- Ausgewählter Auszug:

========================

Rz. 157
Zitat
SGB X § 116 Abs. 6 a.F.; VVG § 116 Abs. 1; BGB § 426 Abs. 1
Dem Übergang des Direktanspruchs des Geschädigten gegen den Kfz-Haftpflichtversicherer des schädigenden Fahrzeugführers auf den Sozialversicherungsträger stand auch unter Berücksichtigung der Vorschrift des § 116 Abs. 1 VVG das Familienprivileg des § 116 Abs. 6 SGB X aF entgegen.
Der Anspruch gegen den nicht dem Familienprivileg unterfallenden Fahrzeughalter konnte vom Sozialversicherungsträger nach den Grundsätzen der gestörten Gesamtschuld gegenüber dem Kfz-Haftpflichtversicherer aufgrund seiner Akzessorietät nicht geltend gemacht werden, weil im Innenverhältnis zwischen Halter und Fahrzeugführer der letztere allein für die Unfallfolgen einzustehen hatte.
a) Der Fall
Rz. 158
Die Klägerinnen, eine gesetzliche Krankenversicherung und eine Pflegekasse, nahmen den beklagten Kraftfahrzeughaftpflichtversicherer aus übergegangenem Recht ihres Versicherten J. auf Ersatz materiellen Schadens in Anspruch.
Rz. 159
Der zum damaligen Zeitpunkt 1 ½-jährige J. saß am 15.2.2016 als Beifahrer in einem von seiner Mutter gelenkten Pkw, dessen Halterin seine Großmutter und dessen Haftpflichtversicherer die Beklagte war. Das Fahrzeug geriet bei einem Bremsvorgang ins Schleudern, die Fahrerin verlor die Kontrolle über das Fahrzeug und es kam zu einer frontalen Kollision mit einem entgegenkommenden Lkw. Der Unfall ist von der Fahrerin allein verursacht worden. J. wurde dabei sehr schwer verletzt. Zum Unfallzeitpunkt lebte er in häuslicher Gemeinschaft mit seiner Mutter.

========================

(Gespeicherte Einträge)
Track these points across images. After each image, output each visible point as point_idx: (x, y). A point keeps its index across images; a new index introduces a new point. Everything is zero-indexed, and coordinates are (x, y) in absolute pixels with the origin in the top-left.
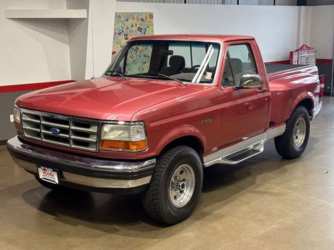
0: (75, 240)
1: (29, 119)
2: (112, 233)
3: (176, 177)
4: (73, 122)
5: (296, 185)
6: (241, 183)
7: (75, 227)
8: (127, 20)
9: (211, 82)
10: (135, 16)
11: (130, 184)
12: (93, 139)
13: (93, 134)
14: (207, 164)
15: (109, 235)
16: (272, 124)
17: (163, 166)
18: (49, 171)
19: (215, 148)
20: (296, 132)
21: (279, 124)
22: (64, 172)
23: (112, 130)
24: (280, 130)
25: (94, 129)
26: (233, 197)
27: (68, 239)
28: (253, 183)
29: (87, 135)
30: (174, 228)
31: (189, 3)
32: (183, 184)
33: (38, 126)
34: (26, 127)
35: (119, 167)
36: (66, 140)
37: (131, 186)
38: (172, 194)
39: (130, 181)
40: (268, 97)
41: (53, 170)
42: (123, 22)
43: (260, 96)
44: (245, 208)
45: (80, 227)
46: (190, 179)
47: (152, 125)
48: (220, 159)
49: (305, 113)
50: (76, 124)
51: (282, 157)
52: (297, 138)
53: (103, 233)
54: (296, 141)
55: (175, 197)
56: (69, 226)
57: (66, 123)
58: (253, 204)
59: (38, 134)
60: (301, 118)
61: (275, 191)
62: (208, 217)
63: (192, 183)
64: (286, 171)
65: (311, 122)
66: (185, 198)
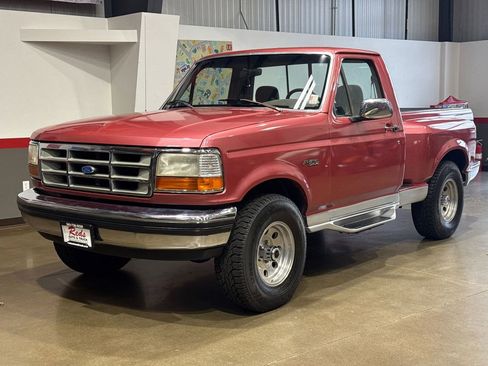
0: (116, 330)
1: (51, 157)
2: (172, 322)
3: (266, 242)
4: (115, 154)
5: (446, 268)
6: (364, 266)
7: (115, 316)
8: (195, 51)
9: (317, 107)
10: (207, 46)
11: (198, 243)
12: (144, 177)
13: (144, 168)
14: (312, 228)
15: (166, 325)
16: (407, 183)
17: (247, 220)
18: (79, 228)
19: (323, 207)
20: (443, 201)
21: (419, 184)
22: (100, 229)
23: (171, 162)
24: (420, 193)
25: (145, 162)
26: (352, 281)
27: (104, 329)
28: (382, 266)
29: (135, 171)
30: (264, 316)
31: (283, 31)
32: (277, 252)
33: (63, 166)
34: (46, 169)
35: (182, 217)
36: (105, 183)
37: (199, 246)
38: (260, 267)
39: (198, 238)
40: (402, 139)
41: (85, 227)
42: (188, 54)
43: (389, 136)
44: (370, 294)
45: (122, 315)
46: (287, 247)
47: (231, 156)
48: (332, 223)
49: (456, 172)
50: (120, 157)
51: (423, 237)
52: (445, 209)
53: (157, 322)
54: (443, 214)
55: (265, 272)
56: (106, 315)
57: (105, 156)
58: (382, 289)
59: (64, 179)
60: (450, 180)
61: (415, 275)
62: (314, 305)
63: (290, 251)
64: (430, 253)
65: (465, 188)
66: (280, 273)
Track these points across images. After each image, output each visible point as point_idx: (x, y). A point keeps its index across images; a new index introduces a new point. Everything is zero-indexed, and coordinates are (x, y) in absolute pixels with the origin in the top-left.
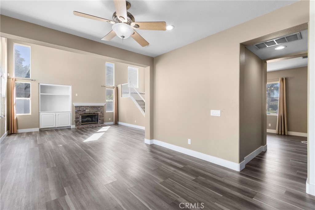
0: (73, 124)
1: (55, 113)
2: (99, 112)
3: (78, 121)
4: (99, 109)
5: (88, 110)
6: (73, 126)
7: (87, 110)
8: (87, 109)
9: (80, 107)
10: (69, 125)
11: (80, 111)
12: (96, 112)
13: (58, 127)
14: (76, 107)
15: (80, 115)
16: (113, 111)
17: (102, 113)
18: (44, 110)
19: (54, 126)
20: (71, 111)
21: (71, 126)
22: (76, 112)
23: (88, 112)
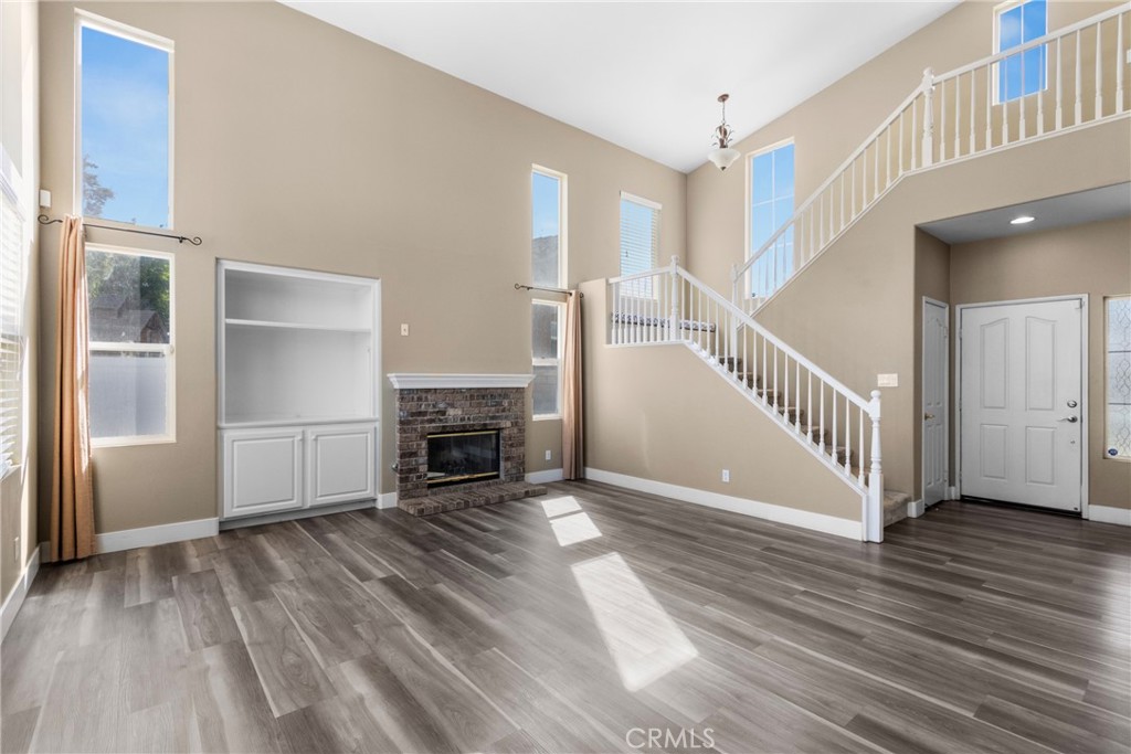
0: (385, 490)
1: (300, 429)
2: (506, 418)
3: (411, 471)
4: (506, 403)
5: (459, 412)
6: (387, 501)
7: (451, 412)
8: (452, 406)
9: (424, 395)
10: (368, 494)
11: (420, 414)
12: (493, 418)
13: (313, 509)
14: (405, 394)
15: (422, 437)
17: (516, 423)
18: (239, 413)
19: (294, 503)
20: (378, 415)
21: (380, 497)
22: (401, 423)
23: (459, 423)
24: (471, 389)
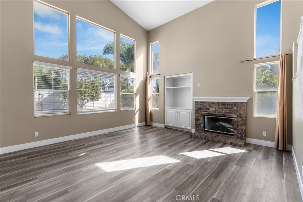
0: (193, 129)
1: (176, 110)
2: (235, 113)
3: (198, 125)
4: (235, 108)
5: (214, 110)
6: (193, 131)
7: (211, 109)
8: (212, 107)
9: (202, 104)
10: (190, 128)
11: (201, 109)
12: (228, 113)
13: (179, 128)
14: (197, 103)
15: (201, 116)
16: (276, 115)
17: (240, 116)
19: (175, 126)
20: (192, 109)
21: (192, 129)
22: (196, 111)
23: (214, 113)
24: (219, 102)
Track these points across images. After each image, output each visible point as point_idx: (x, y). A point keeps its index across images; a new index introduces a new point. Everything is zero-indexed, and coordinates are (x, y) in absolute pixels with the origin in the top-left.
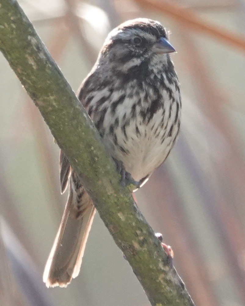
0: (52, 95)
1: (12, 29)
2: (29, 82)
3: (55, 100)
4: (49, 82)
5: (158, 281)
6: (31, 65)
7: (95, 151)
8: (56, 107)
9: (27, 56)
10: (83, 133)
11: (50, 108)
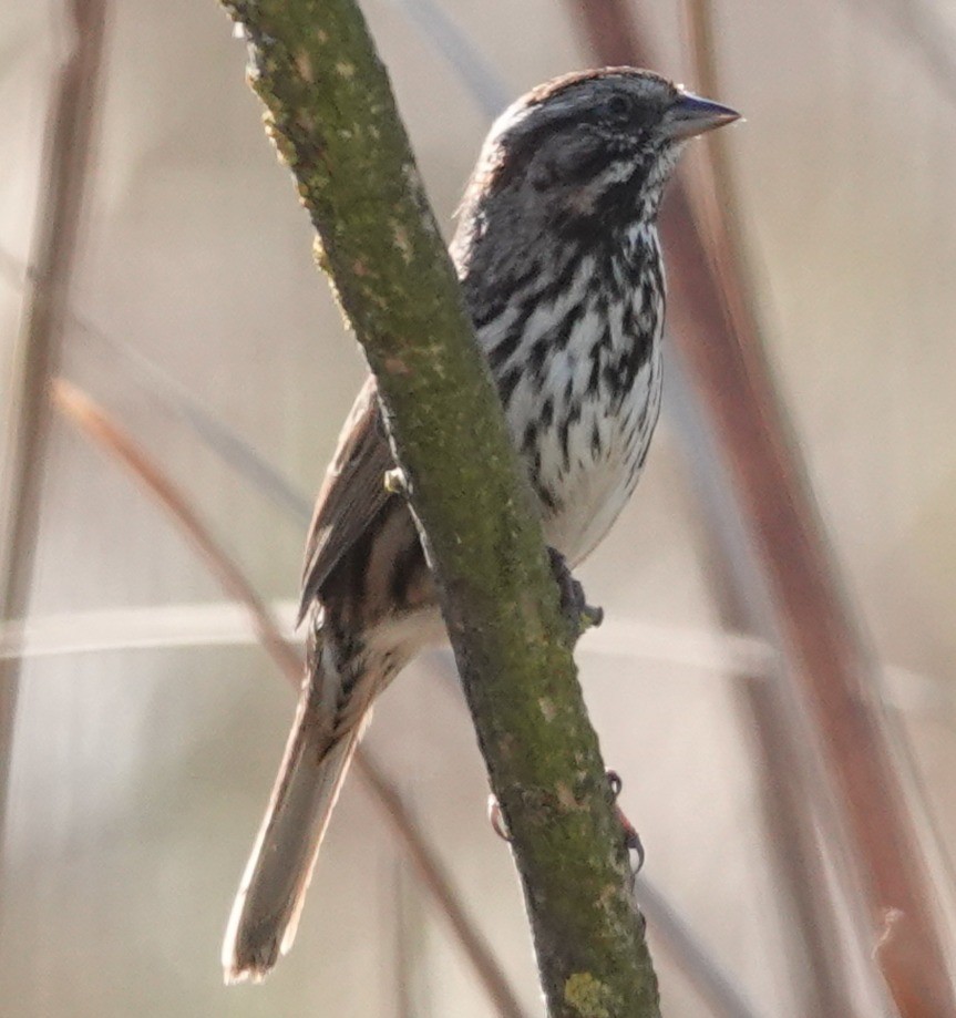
0: (437, 342)
1: (370, 142)
2: (382, 302)
3: (442, 356)
4: (436, 303)
5: (598, 904)
6: (399, 251)
7: (514, 513)
8: (443, 376)
9: (393, 223)
10: (495, 458)
11: (425, 382)
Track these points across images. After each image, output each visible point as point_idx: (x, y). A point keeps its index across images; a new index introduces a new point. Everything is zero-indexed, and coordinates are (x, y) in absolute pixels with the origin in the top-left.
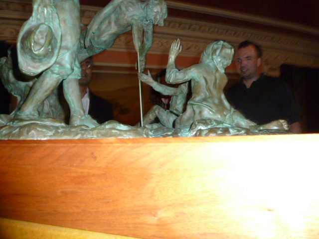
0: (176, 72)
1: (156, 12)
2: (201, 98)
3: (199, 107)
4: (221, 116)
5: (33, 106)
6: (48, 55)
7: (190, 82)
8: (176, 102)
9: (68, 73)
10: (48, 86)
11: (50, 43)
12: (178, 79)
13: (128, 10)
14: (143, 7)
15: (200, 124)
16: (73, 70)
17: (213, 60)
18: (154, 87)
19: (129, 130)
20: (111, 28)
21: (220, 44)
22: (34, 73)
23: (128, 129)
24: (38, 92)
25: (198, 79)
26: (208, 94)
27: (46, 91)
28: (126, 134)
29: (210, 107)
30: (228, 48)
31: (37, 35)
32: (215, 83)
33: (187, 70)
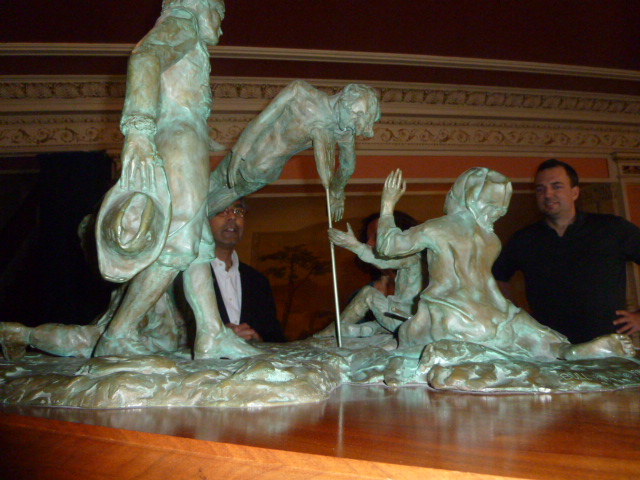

========================

- Erforderliche Schritte:
• 1. Gib den Auszug zum Familienprivileg ab den Worten "Der Anspruch gegen" bis einschließlich "Unfallfolgen einzustehen hatte." erneut wieder und ersetze dabei "Fahrzeughalter" durch "Kfz-Halter".
• 2. Stimmen die folgenden Aussagen mit dem Auszug zum Familienprivileg überein? Beantworte jede mit Ja oder Nein und zitiere die entscheidenden Worte des Auszugs wörtlich. (a) Das Fahrzeug wurde von der Mutter des J. gelenkt. (b) Der Fahrer des Lkw hat den Unfall mitverursacht. (c) J. war zum Unfallzeitpunkt drei Jahre alt.

- Antworten je Aufgabe:
• 1.
Der Anspruch gegen den nicht dem Familienprivileg unterfallenden Kfz-Halter konnte vom Sozialversicherungsträger nach den Grundsätzen der gestörten Gesamtschuld gegenüber dem Kfz-Haftpflichtversicherer aufgrund seiner Akzessorietät nicht geltend gemacht werden, weil im Innenverhältnis zwischen Halter und Fahrzeugführer der letztere allein für die Unfallfolgen einzustehen hatte.

• 2.
(a) Ja: "in einem von seiner Mutter gelenkten Pkw"
(b) Nein: "Der Unfall ist von der Fahrerin allein verursacht worden."
(c) Nein: "Der zum damaligen Zeitpunkt 1 ½-jährige J."